- **Directions**:
Exactly as written, copy the lines that run from the start of the data below to the line containing "Ball developed her show-business-aspiring", both ends included.

++++ Information supplied

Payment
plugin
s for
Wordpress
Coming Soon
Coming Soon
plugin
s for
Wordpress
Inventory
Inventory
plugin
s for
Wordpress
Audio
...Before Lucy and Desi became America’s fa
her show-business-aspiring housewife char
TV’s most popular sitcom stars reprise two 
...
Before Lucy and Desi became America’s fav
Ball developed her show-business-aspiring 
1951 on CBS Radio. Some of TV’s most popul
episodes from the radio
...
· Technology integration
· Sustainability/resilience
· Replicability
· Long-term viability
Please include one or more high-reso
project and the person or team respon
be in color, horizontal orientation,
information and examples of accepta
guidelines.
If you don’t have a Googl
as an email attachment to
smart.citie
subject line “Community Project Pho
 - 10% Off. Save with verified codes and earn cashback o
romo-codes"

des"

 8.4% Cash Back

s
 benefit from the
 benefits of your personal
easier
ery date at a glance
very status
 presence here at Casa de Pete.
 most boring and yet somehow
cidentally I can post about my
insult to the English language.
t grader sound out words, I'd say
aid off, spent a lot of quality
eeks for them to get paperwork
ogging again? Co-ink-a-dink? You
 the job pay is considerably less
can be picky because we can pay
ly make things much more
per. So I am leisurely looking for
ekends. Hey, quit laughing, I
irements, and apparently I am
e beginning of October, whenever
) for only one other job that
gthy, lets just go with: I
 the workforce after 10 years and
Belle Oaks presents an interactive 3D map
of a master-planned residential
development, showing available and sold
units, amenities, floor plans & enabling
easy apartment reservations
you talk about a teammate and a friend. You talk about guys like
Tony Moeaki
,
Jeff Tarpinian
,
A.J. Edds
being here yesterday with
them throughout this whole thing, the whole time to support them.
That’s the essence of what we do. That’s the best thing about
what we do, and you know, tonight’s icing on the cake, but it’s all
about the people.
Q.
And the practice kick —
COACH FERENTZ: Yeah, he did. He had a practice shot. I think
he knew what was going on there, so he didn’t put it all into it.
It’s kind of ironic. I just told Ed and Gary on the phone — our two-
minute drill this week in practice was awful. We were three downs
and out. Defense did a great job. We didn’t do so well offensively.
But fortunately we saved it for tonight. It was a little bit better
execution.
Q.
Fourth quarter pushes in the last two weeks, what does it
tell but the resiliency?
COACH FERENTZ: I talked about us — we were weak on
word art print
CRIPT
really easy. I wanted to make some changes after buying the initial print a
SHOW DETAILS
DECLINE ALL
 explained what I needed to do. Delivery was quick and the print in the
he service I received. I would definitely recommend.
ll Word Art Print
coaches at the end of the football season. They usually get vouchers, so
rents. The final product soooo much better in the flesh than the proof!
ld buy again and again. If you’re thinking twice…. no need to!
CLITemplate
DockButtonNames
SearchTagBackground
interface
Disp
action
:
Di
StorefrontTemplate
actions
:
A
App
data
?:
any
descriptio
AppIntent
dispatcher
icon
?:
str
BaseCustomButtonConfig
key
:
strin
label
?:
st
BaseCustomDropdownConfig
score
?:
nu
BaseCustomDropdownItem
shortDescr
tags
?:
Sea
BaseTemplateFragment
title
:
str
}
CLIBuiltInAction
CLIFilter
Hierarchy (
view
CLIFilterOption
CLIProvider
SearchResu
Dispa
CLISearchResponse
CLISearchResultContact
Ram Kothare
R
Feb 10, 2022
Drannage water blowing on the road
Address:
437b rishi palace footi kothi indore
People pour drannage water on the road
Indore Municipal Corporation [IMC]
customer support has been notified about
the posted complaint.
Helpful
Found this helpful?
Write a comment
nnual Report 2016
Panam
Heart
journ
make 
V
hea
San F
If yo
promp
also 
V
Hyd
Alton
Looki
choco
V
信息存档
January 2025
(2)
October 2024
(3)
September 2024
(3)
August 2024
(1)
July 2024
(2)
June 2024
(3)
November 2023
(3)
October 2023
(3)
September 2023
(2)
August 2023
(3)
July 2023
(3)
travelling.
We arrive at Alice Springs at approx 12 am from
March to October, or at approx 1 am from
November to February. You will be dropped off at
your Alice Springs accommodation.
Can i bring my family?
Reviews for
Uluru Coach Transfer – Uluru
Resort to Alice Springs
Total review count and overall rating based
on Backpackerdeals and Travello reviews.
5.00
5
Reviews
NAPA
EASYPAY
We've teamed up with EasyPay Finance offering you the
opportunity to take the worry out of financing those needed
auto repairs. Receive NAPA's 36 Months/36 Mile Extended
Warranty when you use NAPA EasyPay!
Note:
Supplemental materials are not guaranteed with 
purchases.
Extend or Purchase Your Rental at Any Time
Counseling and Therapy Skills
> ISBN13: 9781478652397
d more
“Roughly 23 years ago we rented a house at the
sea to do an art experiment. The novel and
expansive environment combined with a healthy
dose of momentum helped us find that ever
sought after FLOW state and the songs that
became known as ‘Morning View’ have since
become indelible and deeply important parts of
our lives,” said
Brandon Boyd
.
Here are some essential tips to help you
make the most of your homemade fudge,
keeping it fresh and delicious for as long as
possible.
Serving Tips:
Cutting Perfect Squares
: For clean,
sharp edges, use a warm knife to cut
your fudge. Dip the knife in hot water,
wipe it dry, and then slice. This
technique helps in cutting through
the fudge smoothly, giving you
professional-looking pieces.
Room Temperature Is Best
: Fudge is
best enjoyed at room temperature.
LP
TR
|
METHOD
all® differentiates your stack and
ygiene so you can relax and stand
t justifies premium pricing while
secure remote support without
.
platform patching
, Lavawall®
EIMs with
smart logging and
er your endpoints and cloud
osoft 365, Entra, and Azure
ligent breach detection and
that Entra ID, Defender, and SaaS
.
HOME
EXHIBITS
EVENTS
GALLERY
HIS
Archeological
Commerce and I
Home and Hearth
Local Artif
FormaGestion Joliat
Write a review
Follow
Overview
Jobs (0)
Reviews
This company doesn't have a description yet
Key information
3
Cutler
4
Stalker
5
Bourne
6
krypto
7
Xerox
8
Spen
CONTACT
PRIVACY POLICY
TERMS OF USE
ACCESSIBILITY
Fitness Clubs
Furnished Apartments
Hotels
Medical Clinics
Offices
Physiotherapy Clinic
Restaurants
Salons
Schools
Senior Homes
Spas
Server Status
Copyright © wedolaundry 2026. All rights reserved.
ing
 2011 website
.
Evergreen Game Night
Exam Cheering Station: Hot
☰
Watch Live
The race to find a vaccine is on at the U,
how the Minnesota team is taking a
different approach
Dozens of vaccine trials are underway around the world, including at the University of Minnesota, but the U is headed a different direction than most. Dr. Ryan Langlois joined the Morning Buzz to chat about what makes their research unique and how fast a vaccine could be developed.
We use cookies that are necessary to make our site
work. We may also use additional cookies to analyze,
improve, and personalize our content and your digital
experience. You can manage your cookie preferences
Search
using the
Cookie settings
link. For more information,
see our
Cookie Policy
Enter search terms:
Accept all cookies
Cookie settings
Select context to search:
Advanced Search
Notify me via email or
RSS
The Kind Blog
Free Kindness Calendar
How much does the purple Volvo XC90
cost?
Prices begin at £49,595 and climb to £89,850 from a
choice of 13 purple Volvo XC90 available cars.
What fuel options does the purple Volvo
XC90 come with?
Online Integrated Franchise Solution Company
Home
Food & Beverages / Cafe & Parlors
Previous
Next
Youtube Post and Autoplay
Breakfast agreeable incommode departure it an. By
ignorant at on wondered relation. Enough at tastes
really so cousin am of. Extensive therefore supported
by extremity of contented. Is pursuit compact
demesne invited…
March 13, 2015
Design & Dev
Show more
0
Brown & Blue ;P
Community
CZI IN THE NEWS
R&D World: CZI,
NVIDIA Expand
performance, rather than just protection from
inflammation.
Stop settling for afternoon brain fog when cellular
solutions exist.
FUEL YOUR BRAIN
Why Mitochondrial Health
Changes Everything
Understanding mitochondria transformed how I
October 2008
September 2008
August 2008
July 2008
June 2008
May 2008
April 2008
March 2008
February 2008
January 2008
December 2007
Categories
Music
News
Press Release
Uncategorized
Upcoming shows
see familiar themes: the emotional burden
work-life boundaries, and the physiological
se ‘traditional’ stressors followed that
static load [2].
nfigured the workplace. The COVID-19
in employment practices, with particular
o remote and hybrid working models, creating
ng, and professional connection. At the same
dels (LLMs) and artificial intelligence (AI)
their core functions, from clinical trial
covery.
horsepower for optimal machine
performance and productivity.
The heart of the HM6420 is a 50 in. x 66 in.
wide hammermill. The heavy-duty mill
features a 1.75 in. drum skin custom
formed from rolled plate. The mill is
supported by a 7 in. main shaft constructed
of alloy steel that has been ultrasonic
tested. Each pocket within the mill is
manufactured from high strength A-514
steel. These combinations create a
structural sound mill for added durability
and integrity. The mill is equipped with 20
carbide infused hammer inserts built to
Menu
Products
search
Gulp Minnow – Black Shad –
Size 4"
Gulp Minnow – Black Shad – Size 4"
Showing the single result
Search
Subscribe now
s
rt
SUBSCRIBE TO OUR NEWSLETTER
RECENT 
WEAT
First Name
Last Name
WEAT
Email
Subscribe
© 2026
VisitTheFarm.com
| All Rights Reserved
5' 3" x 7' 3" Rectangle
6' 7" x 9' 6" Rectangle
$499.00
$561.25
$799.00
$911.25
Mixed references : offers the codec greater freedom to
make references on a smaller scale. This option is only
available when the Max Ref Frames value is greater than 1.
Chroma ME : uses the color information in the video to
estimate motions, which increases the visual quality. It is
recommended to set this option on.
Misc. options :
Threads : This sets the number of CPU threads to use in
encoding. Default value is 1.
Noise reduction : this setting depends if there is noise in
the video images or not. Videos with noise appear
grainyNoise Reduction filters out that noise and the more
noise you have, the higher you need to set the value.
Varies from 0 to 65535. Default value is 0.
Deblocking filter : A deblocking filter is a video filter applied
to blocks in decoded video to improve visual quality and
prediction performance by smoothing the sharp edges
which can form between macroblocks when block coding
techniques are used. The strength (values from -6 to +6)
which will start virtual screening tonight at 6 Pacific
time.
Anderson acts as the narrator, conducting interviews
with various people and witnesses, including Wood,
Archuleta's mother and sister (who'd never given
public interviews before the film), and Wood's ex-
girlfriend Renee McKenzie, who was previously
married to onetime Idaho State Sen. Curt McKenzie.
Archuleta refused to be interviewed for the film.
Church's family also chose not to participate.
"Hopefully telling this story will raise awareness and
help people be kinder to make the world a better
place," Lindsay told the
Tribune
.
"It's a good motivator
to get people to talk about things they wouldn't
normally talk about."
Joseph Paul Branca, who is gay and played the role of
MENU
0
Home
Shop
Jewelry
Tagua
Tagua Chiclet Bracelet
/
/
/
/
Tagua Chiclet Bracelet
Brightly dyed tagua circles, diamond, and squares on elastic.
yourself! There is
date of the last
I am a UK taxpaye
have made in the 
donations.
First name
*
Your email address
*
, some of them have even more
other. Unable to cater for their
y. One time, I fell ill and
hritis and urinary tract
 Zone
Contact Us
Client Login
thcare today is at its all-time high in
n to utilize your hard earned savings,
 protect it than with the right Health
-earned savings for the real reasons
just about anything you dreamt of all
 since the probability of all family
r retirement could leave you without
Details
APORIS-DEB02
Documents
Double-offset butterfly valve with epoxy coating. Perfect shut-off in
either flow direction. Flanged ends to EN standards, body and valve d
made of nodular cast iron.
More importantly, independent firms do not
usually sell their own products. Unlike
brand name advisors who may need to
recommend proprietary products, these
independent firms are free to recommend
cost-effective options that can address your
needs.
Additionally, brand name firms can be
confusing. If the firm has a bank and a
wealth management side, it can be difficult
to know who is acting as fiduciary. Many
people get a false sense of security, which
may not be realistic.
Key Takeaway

++++++++

- **Exercise answer**:
Payment
plugin
s for
Wordpress
Coming Soon
Coming Soon
plugin
s for
Wordpress
Inventory
Inventory
plugin
s for
Wordpress
Audio
...Before Lucy and Desi became America’s fa
her show-business-aspiring housewife char
TV’s most popular sitcom stars reprise two 
...
Before Lucy and Desi became America’s fav
Ball developed her show-business-aspiring 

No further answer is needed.